617.0824 Quorum and voting. --
(1) Unless the articles of incorporation or the bylaws require a different number, a quorum of a board of directors consists of a majority of the number of directors prescribed by the articles of incorporation or the bylaws.
(2) The articles of incorporation may authorize a quorum of a board of directors to consist of less than a majority but no fewer than one-third of the proscribed number of directors determined under the articles of incorporation or the bylaws.
(3) If a quorum is present when a vote is taken, the affirmative vote of a majority of directors present is the act of the board of directors unless the articles of incorporation or the bylaws require the vote of a greater number of directors.
First, review your HOA's articles of incorporation and bylaws. If those documents define a quorum for board meetings, use that definition. However, make sure the quorum is never less than one-third of the total number of required (not necessarily presently serving) directors.
If your HOA articles of incorporation and bylaws are silent on this, your quorum will be a majority of the total number of directors required by your documents.
B. What if the HOA Board cannot establish a quorum at a board meeting?
As with members’ meetings, if your HOA is unable to establish a quorum at a board meeting, no official corporate acts can be taken other than a vote to adjourn the meeting to a later date in the hopes that a quorum can then be established. Section 617.0820(2) provides notice requirements for such adjournments.
Chapter 720 allows board members to attend by telephone so long as certain limited rules are met. See Section 617.0824(4), Florida Statutes.
III. Quorum for amending the governing documents
Section 720.306 (b) requires a supermajority—two-thirds—for amending the governing documents. If the amendment materially or adversely changes the common ownership rights, ALL owners must agree to it.
(b) Unless otherwise provided in the governing documents or required by law, and other than those matters set forth in paragraph (c), any governing document of an association may be amended by the affirmative vote of two-thirds of the voting interests of the association...

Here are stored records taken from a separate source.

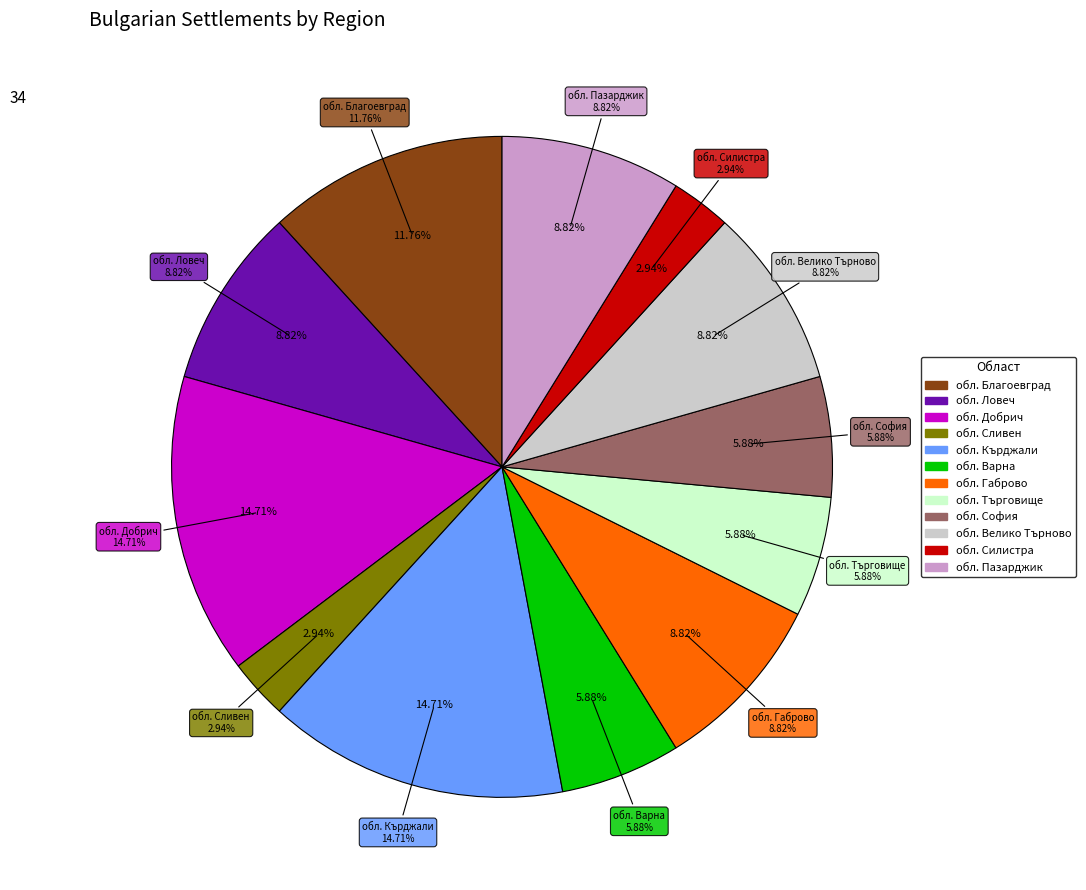

The обл. Пазарджик slice represents 18% of the pie. True or false?

False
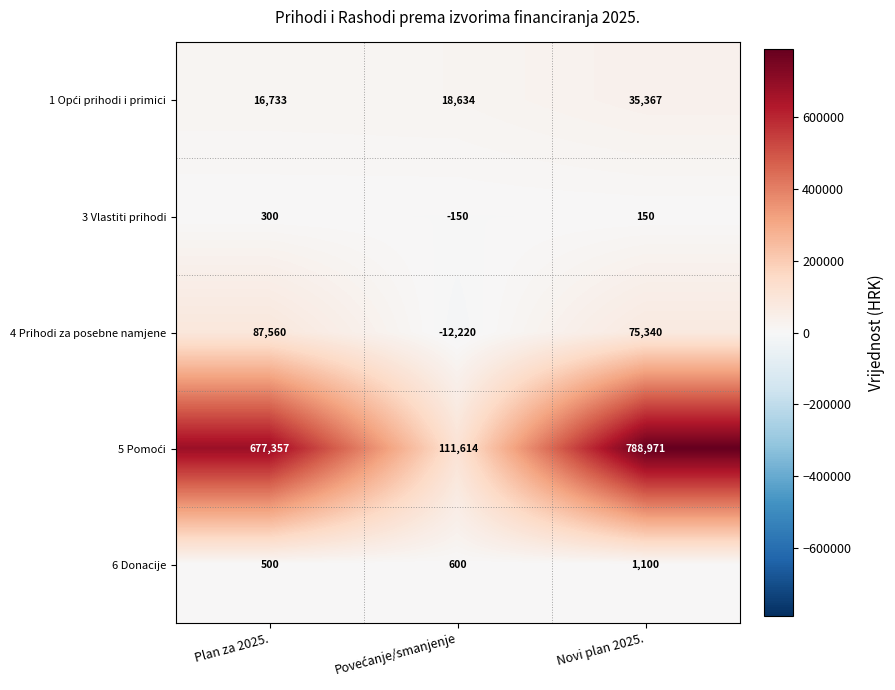

What is the minimum value shown in the chart?

-12220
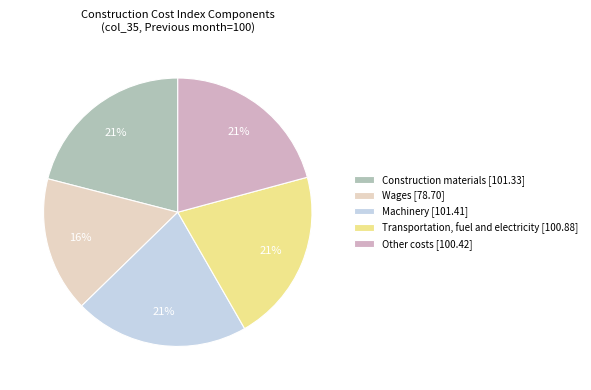

Approximately how many times larger is the value at Transportation, fuel and electricity [100.88] compared to Wages [78.70]?

1.3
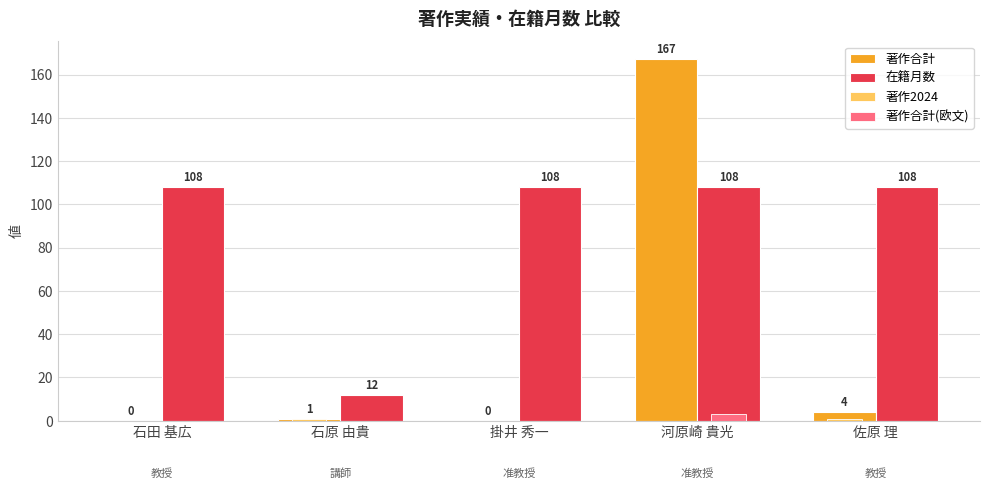

Between 掛井 秀一 and 佐原 理, which series saw the biggest shift?

著作合計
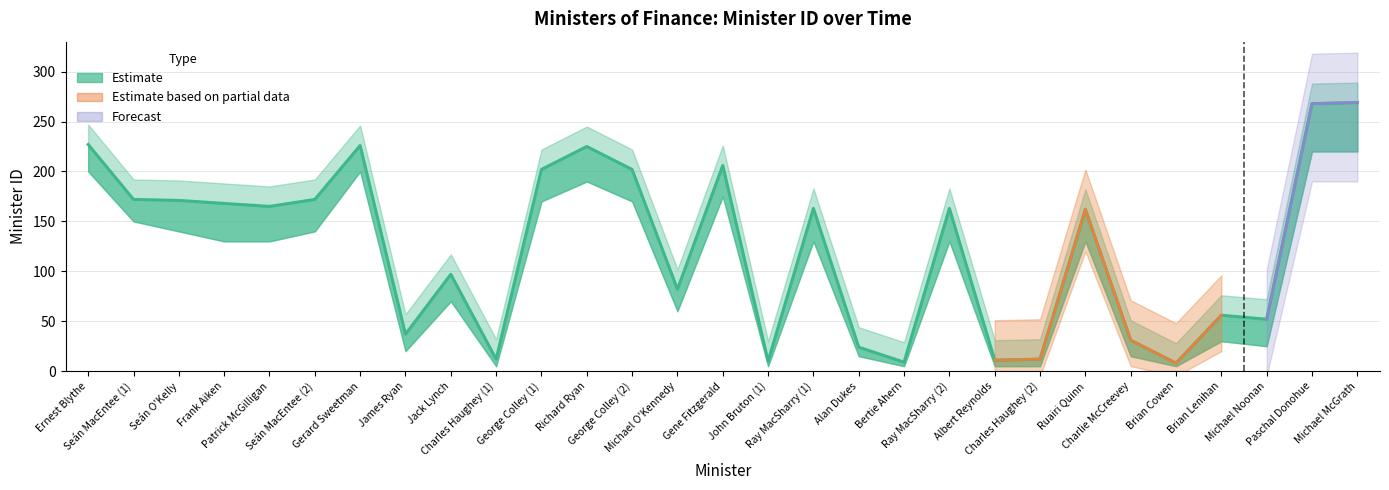

Where is the first local maximum for ID_lower?

Gerard Sweetman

(c) Unless otherwise provided in the governing documents as originally recorded or permitted by this chapter or chapter 617, an amendment may not materially and adversely alter the proportionate voting interest appurtenant to a parcel or increase the proportion or percentage by which a parcel shares in the common expenses of the association unless the record parcel owner and all record owners of liens on the parcels join in the execution of the amendment. For purposes of this section, a change in quorum requirements is not an alteration of voting interests. The merger or consolidation of one or more associations under a plan of merger or consolidation under part I of chapter 607 or chapter 617 is not a material or adverse alteration of the proportionate voting interest appurtenant to a parcel.